§ **ABOUT THIS EXERCISE**
Every line of the listing that holds the word "names" should be returned.

§ **EXCERPTED DATA**
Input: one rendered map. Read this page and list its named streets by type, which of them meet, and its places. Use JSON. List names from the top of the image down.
* * *
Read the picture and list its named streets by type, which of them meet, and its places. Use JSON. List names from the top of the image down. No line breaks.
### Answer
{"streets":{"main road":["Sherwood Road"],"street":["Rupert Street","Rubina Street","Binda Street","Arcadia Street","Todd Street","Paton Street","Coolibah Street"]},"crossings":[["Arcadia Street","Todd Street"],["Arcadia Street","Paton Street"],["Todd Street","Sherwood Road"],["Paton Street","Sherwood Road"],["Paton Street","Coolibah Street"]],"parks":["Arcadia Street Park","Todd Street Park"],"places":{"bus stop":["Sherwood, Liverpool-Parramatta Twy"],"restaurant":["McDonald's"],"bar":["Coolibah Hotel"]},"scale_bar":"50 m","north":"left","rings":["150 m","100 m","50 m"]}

§ **RESPONSE**
Input: one rendered map. Read this page and list its named streets by type, which of them meet, and its places. Use JSON. List names from the top of the image down.
Read the picture and list its named streets by type, which of them meet, and its places. Use JSON. List names from the top of the image down. No line breaks.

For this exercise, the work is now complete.